Sierra Leonean anti-corruption investigators on Monday interviewed ex-president Ernest Bai Koroma over government funds allegedly embezzled over his decade-long rule in the West African state, two officials said.

The hearing, which had twice been cancelled over security concerns, took place at an undisclosed location, according to a member of Sierra Leone's anti-corruption committee.

An official at Koroma's office also confirmed that investigators were quizzing Koroma on Monday.

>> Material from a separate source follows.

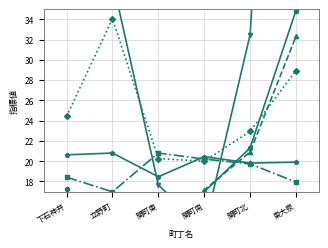

Rank the series at 関町南 from lowest to highest value.

増加実数/30+19, 人口(計) /1000, 平成17年国勢調査人口 /1000, 率+21, 人口密度 /800, 世帯当り人員×9+1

Koroma governed the nation of some 7.5 million people from 2007 until 2018, when he lost an election to Julius Maada Bio, who campaigned against graft.

President Bio last year launched a corruption probe into his predecessor, which ended in March on findings that funds worth tens of millions of dollars from Koroma's time in office remain unaccounted for.

Sierra Leone's government barred Koroma from leaving the country last month, after anti-corruption investigators announced they wanted a hearing with the former president.

However a planned hearing on October 8 in Koroma's native town of Makeni, in the north of the country, had to be called off after protesters prevented it from taking place.

Another meeting scheduled for last week was also cancelled.

Koroma tweeted on Saturday that he is willing to speak to the investigators to "robustly defend my name".

Members of the ex-president's All People's Congress party have also dismissed the corruption probe as a "witch-hunt".

Sierra Leone boasts huge mineral and diamond deposits, but it remains one of the world's poorest nations, still recovering from decades of war and disease.